**What to produce:**
Reproduce the data verbatim, starting at its first line and ending at the line containing "PJB Polres Trenggalek", with both lines included.

**Extracted records:**

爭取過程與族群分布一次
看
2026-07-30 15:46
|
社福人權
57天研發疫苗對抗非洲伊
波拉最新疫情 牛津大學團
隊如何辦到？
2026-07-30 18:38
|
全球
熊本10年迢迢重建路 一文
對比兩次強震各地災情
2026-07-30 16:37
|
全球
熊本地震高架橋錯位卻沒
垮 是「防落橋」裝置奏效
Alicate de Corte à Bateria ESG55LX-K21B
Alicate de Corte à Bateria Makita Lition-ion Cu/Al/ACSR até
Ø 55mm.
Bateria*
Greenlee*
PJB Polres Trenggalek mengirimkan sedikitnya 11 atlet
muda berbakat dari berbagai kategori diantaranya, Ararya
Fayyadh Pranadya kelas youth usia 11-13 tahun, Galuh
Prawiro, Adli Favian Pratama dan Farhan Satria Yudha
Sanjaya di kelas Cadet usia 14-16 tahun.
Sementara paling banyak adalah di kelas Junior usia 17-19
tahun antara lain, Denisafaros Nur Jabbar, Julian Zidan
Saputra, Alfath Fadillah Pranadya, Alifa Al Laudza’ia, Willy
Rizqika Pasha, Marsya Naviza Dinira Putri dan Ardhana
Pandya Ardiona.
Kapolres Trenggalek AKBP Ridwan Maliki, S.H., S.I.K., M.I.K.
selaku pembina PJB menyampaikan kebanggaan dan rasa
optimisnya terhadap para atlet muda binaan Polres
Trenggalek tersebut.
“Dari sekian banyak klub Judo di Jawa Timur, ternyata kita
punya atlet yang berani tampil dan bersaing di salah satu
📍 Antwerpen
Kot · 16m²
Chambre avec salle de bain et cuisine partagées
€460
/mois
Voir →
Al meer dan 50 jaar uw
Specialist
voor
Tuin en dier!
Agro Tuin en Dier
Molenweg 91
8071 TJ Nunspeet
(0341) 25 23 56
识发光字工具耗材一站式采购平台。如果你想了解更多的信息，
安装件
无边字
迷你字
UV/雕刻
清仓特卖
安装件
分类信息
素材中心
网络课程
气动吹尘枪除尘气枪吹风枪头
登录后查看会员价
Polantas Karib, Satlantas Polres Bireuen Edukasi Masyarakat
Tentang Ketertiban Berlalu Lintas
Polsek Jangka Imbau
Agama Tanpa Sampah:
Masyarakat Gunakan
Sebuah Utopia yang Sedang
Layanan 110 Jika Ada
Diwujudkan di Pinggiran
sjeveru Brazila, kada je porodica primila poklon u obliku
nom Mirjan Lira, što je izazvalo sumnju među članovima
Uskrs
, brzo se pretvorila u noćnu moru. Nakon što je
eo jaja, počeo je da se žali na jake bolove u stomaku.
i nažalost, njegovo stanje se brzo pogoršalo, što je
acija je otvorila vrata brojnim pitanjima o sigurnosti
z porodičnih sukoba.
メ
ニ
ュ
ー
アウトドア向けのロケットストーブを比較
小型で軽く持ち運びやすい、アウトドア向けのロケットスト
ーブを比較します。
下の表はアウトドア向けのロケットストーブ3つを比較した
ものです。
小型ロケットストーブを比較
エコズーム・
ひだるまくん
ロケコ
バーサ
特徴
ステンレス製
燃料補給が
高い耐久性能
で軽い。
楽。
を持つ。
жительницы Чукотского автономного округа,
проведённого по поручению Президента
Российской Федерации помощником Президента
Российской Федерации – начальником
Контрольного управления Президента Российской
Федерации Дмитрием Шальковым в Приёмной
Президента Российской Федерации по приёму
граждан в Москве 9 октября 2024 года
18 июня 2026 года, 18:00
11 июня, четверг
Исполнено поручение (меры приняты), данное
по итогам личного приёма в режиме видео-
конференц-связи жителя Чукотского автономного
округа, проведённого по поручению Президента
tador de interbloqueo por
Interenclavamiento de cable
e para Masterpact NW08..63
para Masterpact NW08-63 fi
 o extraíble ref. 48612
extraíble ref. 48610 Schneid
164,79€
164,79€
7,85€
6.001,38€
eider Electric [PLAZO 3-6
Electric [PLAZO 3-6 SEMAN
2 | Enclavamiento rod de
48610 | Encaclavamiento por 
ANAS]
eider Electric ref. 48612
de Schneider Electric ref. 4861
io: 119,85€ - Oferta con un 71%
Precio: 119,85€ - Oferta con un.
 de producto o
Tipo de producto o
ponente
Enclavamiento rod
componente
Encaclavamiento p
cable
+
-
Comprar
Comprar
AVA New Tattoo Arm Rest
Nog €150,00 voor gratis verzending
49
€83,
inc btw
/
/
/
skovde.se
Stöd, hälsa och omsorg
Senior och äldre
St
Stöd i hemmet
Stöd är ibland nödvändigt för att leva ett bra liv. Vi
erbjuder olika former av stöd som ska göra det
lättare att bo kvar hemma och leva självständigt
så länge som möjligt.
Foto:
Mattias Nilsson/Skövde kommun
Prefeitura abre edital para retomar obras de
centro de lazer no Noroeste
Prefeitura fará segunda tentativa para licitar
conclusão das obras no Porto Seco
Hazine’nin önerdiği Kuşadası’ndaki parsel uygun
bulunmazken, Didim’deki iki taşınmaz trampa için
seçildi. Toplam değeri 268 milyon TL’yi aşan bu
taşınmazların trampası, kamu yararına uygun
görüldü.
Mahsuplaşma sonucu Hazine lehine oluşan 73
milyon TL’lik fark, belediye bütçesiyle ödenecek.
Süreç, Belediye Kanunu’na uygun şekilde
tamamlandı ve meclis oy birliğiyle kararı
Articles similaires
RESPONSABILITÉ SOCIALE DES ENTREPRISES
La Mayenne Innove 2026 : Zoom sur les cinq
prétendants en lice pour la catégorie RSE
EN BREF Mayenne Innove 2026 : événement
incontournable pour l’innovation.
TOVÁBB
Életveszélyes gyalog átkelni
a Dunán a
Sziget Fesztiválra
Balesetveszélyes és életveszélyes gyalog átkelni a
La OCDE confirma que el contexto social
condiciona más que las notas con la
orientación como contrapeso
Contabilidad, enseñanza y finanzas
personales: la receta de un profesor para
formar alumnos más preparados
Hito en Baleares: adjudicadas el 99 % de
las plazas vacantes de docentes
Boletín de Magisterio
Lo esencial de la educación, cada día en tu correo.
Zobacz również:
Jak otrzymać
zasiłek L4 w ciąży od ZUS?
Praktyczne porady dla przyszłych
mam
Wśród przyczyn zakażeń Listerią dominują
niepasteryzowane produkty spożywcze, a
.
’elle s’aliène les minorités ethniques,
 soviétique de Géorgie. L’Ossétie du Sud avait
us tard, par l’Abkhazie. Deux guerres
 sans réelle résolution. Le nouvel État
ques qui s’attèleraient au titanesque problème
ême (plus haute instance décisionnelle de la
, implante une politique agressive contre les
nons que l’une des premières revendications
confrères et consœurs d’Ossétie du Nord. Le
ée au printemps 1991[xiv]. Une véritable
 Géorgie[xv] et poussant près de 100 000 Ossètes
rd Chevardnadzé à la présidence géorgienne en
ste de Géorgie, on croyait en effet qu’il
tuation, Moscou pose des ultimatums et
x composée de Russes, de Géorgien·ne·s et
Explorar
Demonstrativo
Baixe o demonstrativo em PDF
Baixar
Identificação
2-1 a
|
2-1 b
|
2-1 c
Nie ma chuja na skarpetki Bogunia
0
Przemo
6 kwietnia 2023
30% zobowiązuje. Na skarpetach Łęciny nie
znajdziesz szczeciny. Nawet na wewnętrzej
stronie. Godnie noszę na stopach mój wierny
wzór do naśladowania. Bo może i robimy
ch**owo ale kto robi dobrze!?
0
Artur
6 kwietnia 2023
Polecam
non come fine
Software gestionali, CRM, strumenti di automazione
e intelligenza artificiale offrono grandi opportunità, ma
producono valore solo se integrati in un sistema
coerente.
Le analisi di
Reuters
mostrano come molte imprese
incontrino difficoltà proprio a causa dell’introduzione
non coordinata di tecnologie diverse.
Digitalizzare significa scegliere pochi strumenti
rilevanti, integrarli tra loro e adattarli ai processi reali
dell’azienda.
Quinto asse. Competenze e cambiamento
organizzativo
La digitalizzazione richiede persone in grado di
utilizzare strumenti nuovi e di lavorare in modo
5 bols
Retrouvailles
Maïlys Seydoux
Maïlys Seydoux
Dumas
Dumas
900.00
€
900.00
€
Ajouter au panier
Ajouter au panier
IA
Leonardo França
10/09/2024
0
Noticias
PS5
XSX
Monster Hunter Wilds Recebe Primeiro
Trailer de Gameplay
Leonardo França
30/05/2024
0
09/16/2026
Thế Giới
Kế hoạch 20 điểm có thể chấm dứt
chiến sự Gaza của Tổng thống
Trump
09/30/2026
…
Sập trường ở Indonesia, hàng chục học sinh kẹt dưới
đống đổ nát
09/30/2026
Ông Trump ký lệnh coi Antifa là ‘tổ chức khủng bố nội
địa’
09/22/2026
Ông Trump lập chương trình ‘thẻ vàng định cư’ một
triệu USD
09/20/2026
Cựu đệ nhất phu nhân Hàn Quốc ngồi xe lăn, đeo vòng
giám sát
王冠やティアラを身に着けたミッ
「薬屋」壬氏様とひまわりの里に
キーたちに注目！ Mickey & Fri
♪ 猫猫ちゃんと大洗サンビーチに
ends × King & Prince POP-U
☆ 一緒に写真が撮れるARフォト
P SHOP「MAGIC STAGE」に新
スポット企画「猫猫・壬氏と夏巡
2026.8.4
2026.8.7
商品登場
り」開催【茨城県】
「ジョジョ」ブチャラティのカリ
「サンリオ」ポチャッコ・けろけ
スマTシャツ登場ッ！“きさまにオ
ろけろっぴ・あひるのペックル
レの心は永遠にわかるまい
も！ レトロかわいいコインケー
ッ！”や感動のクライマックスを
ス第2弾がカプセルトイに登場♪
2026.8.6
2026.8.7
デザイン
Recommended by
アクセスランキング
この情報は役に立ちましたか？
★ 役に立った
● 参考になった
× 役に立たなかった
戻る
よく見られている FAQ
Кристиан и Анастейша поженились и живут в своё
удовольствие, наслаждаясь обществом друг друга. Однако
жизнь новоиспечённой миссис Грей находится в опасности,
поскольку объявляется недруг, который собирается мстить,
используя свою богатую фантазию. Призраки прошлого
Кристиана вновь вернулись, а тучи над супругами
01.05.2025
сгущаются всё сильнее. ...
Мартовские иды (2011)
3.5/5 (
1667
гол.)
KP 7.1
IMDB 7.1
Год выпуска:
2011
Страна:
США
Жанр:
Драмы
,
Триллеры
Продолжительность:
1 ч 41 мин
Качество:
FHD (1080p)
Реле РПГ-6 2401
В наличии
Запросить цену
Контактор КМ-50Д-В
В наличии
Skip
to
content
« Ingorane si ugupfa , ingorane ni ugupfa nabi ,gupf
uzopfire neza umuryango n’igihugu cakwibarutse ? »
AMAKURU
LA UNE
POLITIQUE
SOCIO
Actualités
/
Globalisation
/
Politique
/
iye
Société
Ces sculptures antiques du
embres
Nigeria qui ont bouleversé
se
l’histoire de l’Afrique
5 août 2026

**Written answer:**
爭取過程與族群分布一次
看
2026-07-30 15:46
|
社福人權
57天研發疫苗對抗非洲伊
波拉最新疫情 牛津大學團
隊如何辦到？
2026-07-30 18:38
|
全球
熊本10年迢迢重建路 一文
對比兩次強震各地災情
2026-07-30 16:37
|
全球
熊本地震高架橋錯位卻沒
垮 是「防落橋」裝置奏效
Alicate de Corte à Bateria ESG55LX-K21B
Alicate de Corte à Bateria Makita Lition-ion Cu/Al/ACSR até
Ø 55mm.
Bateria*
Greenlee*
PJB Polres Trenggalek mengirimkan sedikitnya 11 atlet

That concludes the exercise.